Мария, Вы знаете, с тех дней прошел не один десяток лет, в моей жизни было немало такого, в чем трудно признаться даже самой себе – и стыдного, и грязного, и тяжелого. Наверное, как у всех. Такого, что так легко забывается в молодости, но что память услужливо подбрасывает, когда мы заболеваем или остаемся одни. Днем еще ничего – суета и заботы помогают отвлечься. Но вот ночью, когда уже нет сил смотреть телевизор, но и заснуть тоже не можешь, картинки всего того, что происходило с тобой, всех твоих глупостей, безумств и ошибок начинают так ясно вставать перед твоим взором, что выход только один. Ты садишься за такое вот письмо, пусть не законченное, письмо-исповедь, надеясь, что нежданно явившиеся воспоминания тебя отпустят…» Марина Васильевна Б.

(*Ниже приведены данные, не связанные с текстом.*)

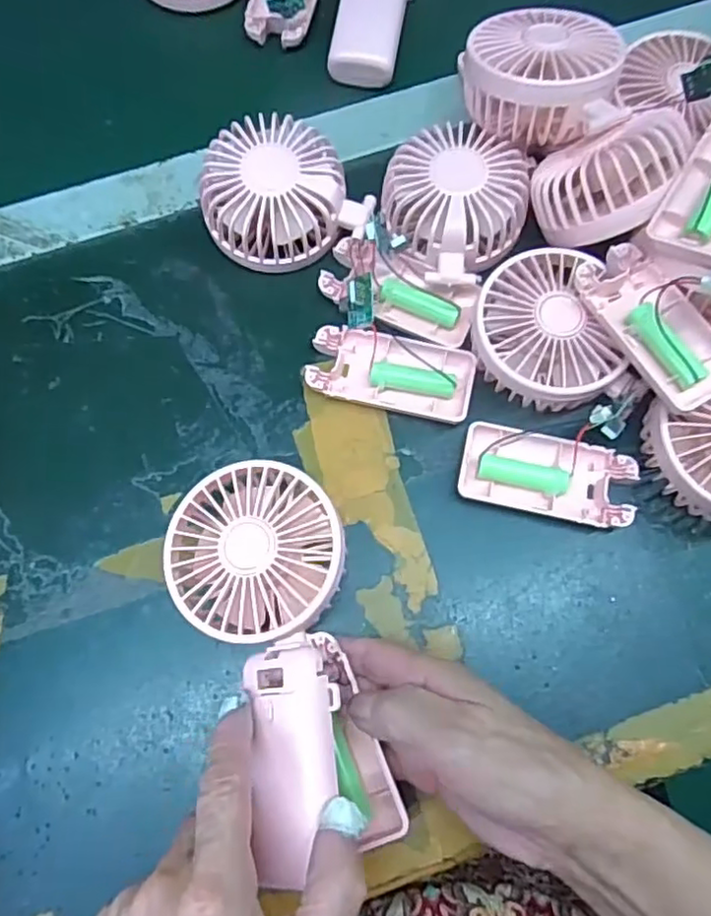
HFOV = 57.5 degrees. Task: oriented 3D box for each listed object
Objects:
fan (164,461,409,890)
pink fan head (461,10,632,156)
[{"bbox_3d":[-0.033,0.086,0.297,0.081,0.036,0.176,-18,72,-5],"label":"fan"},{"bbox_3d":[0.107,-0.220,0.373,0.093,0.041,0.085,14,61,10],"label":"pink fan head"}]

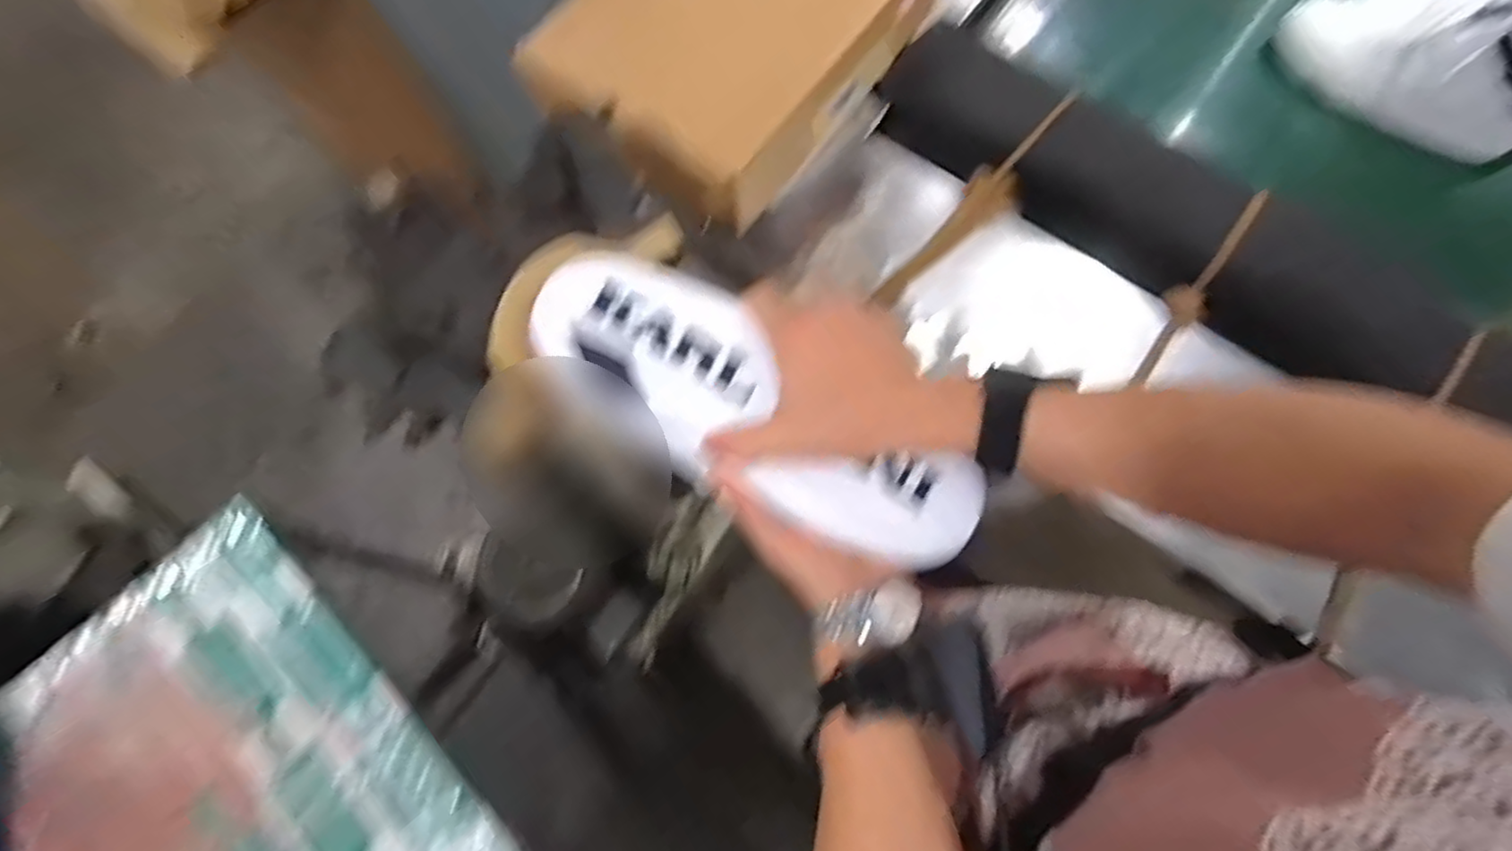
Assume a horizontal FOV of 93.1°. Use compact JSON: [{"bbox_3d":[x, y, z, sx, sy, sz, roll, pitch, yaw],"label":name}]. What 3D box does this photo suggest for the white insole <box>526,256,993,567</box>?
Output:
[{"bbox_3d":[-0.001,-0.004,0.437,0.294,0.034,0.095,33,73,0],"label":"white insole"}]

Здравствуйте, Марина Васильевна! Марина Васильевна, письмо в редакцию, даже самое откровенное и искреннее – это еще не исповедь. И доверительный разговор с подругой, также как и сеанс у психотерапевта, тоже нет. Исповедь – это Таинство. То есть такое священнодействие, когда через видимые действия верующему сообщается невидимая Божественная Благодать. Во время Таинства Покаяния, то есть Исповеди, кроме раскаяния в наших грехах и исповедовании их перед священником – еще доступных человеческому взгляду событий, происходит и невидимое, недоступное человеческому глазу – это прощение Богом кающегося и избавление его от власти исповедованного греха – в церкви это называется «разрешением» от греха.
Я сейчас написала, что «прощение и разрешение от греха – это невидимая часть Таинства», но потом подумала, что если вглядеться в просветленные лица людей недавно исповедовавшихся, и, особенно если сравнить их с теми выражениями лиц, которые бывают у людей еще только идущих на Исповедь, можно легко заметить действие этой Божественной Благодати. Получается, что Таинство даже внешне меняет человека – понаблюдайте за людьми в храме, и Вы сами легко заметите это.
Так вот, для того чтобы наше сердце посетило раскаяние, чтобы мы смогли узреть в себе наши грехи, вспомнить их все, а потом найти в себе внутренние силы честно их исповедать, для того, чтобы наша исповедь была не просто перечислением наших постыдных деяний, а стала тем, что очистит нашу душу, промоет ее от копоти и грязи греха, вот для всех этих поступков нашей души и нужно присутствие Бога. Потому что только Бог может дать ослабевшей от греха душе силы совершить эти поступки – я настаиваю именно на этом слове!
Фактически, Исповедь – это предстояние человека перед Богом, момент встречи с Ним. Наше обращение к Творцу, и Его ответ нам.
Конечно, душа каждого человека чувствует жизненную необходимость такой Встречи, ощущает потребность в ее очищающем действии. Наверное, поэтому, Марина Васильевна, в тяжелые минуты жизни, наши души так жаждут раскрыться навстречу Ему, нашему Творцу. И так жалко, что не понимая этого, мы раскрываемся только тому, кто просто готов нас выслушать.